Intrinsic camera parameters:
--- --- ---

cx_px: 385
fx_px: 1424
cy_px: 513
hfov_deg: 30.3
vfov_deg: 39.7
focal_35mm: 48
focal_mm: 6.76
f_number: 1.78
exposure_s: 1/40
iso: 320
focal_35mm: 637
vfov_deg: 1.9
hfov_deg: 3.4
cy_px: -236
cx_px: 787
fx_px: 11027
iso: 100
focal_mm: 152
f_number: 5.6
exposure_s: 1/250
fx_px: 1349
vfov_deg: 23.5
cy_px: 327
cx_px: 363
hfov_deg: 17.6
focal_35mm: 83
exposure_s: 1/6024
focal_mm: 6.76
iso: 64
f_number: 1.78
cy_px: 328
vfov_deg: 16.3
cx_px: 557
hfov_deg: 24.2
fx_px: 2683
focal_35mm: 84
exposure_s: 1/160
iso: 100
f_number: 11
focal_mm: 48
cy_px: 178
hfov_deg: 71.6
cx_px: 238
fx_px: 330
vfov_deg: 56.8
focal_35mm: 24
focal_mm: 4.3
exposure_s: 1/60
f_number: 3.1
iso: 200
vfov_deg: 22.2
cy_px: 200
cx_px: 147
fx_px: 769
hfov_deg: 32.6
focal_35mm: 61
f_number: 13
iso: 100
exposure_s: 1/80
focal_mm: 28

--- --- ---

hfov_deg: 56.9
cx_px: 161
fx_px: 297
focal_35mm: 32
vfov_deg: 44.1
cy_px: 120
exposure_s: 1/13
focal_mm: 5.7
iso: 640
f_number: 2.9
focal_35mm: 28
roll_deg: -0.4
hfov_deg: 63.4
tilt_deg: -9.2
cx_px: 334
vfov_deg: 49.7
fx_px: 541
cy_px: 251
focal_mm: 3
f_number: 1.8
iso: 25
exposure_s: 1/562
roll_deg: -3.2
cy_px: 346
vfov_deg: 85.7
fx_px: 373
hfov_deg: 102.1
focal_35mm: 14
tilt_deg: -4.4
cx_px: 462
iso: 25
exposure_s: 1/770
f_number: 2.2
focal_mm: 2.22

--- --- ---

* [What you will do]: Beginning at the line with "tilt_deg: -9.2" and ending at the line with "focal_mm: 2.22", reproduce each line of the data above exactly, and add no other lines.

* [Worked solution]:
tilt_deg: -9.2
cx_px: 334
vfov_deg: 49.7
fx_px: 541
cy_px: 251
focal_mm: 3
f_number: 1.8
iso: 25
exposure_s: 1/562
roll_deg: -3.2
cy_px: 346
vfov_deg: 85.7
fx_px: 373
hfov_deg: 102.1
focal_35mm: 14
tilt_deg: -4.4
cx_px: 462
iso: 25
exposure_s: 1/770
f_number: 2.2
focal_mm: 2.22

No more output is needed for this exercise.